Although a chronic-duration inhalation health comparison value (MRL, or minimal risk level) is currently not available, ATSDR has derived an intermediate-duration MRL of 537 g/m3 (100 ppb) for inhalation exposure to TCE. The MRL is based on neurological effects on rats observed in a 1994 study. An EPA inhalation reference concentration (RfC) of 40 g/m3 has also been derived, and is based on critical effects in the central nervous system, liver, and endocrine system.
TCE is an animal carcinogen with limited evidence of carcinogenicity in humans. There are multiple carcinogenic metabolites acting through multiple modes of action. Related to the mechanism inducing cancer in humans, a presentation by Bull (2004) concluded that the mixed phenotype of tumors induced by TCE indicates that both DCA and TCA contribute. DCA contribution is likely to be a combined action between inhibition of TCA-dependent phenotype and stimulation/creation of DCA-dependent phenotype. The carcinogenic mechanisms of TCE is also presented in detail by Lash (2004) and by Pereira (2004), who concluded that the mechanism of DCA and TCA (TCE metabolites) carcinogenic activity could be explained by their ability to induce DNA hypomethylation and thus increase the risk of cancer, while also hypermethylation of tumor suppressor genes is involved in DCA and TCA carcinogenic activity.
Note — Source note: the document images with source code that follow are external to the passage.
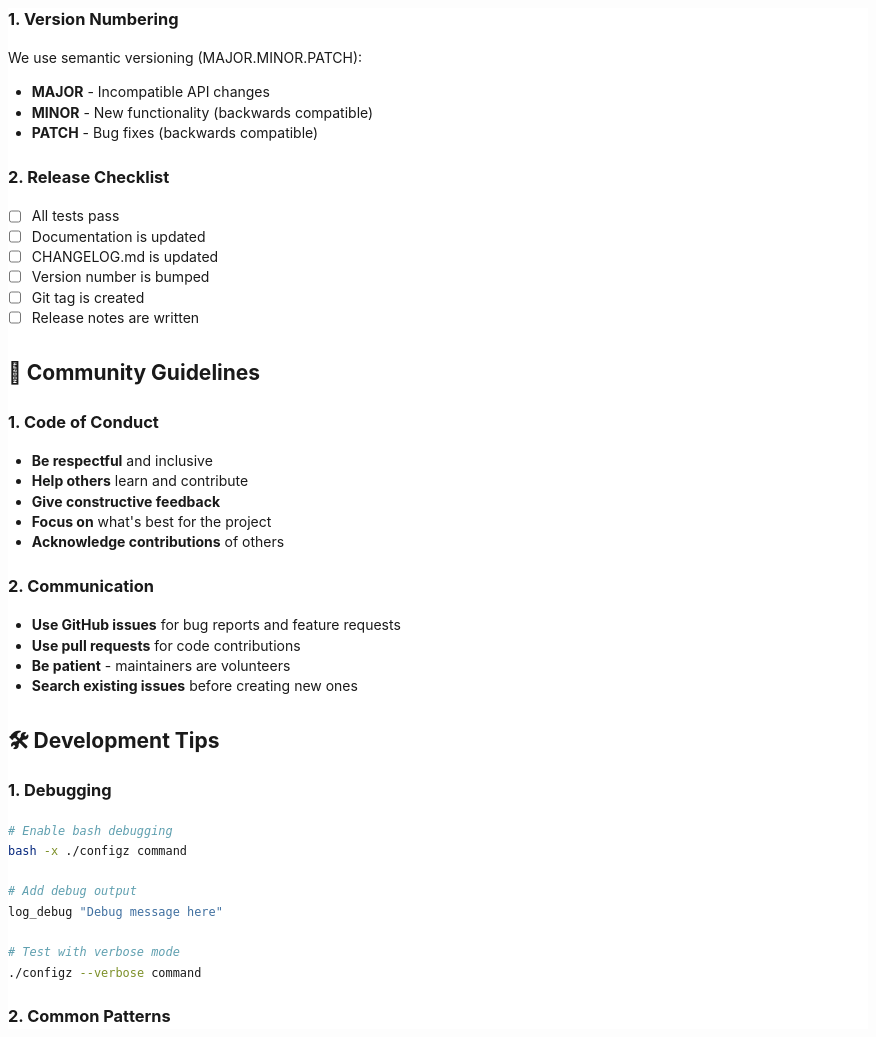 ### 1. Version Numbering

We use semantic versioning (MAJOR.MINOR.PATCH):

- **MAJOR** - Incompatible API changes
- **MINOR** - New functionality (backwards compatible)
- **PATCH** - Bug fixes (backwards compatible)

### 2. Release Checklist

- [ ] All tests pass
- [ ] Documentation is updated
- [ ] CHANGELOG.md is updated
- [ ] Version number is bumped
- [ ] Git tag is created
- [ ] Release notes are written

## 🤝 Community Guidelines

### 1. Code of Conduct

- **Be respectful** and inclusive
- **Help others** learn and contribute
- **Give constructive feedback**
- **Focus on** what's best for the project
- **Acknowledge contributions** of others

### 2. Communication

- **Use GitHub issues** for bug reports and feature requests
- **Use pull requests** for code contributions
- **Be patient** - maintainers are volunteers
- **Search existing issues** before creating new ones

## 🛠️ Development Tips

### 1. Debugging

```bash
# Enable bash debugging
bash -x ./configz command

# Add debug output
log_debug "Debug message here"

# Test with verbose mode
./configz --verbose command
```

### 2. Common Patterns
In 1985, EPA classified TCE as a probable human carcinogen. Three years later, EPA reviewed information suggesting the weight-of-evidence was on a possible human carcinogen - probable human carcinogen continuum. Under EPA's proposed (1996, 1999) cancer guidelines, TCE can be characterized as "highly likely to produce cancer in humans." These findings are consistent with those of the International Agency for Research on Cancer and the National Toxicology Program. As a result of the reassessment, EPA withdrew the inhalation and oral unit risk values. In experimental rodent studies, high doses of TCE administered to mice resulted in tumors of the lungs, liver, and testes. Other possible cancers associated with exposure to high levels of TCE include cancer of the bladder, stomach, prostate, kidney, and pulmonary system.
(http://www.atsdr.cdc.gov/HAC/PHA/palermo/pwf_p1.html#disc) . So far, no clear dose-response relationship appeared for any of the cancers associated with TCE exposure (Hansen et al., 2001).
In 1996, TCE was also classified as belonging to the German MAK group III A1, meaning carcinogenic to humans based on effects on the tubular system of the human kidney.
TCE is an example of a chemical for which the regulation is complex and continuously changing with an uncertain final outcome. TCE should remind us of the many limitations of modern toxicology when judging the risks mainly based on animal studies. Below are key aspects related to the development, the present and the future of TCE regulation.
The current TCE limits are: for water MCL: 0.005 mg/L, MCLG: zero; for air: the old withdrawn value (EPA 1989) is of 1.43 ug/m3, the more conservative “new provisional value” (EPA 2001) for indoor air (assuming a cancer risk of 10-6) is 0.021 ug/m3, while the less conservative “new provisional value” is much higher (0.43 ug/m3); the Cal EPA Air Toxics Hot Spots Program (2002) recommends a different TCE air value of 1.2 ug/m3, and Colorado Department of Public Health and Environment (CDPHE) is using a value of 0.016 ug/m3.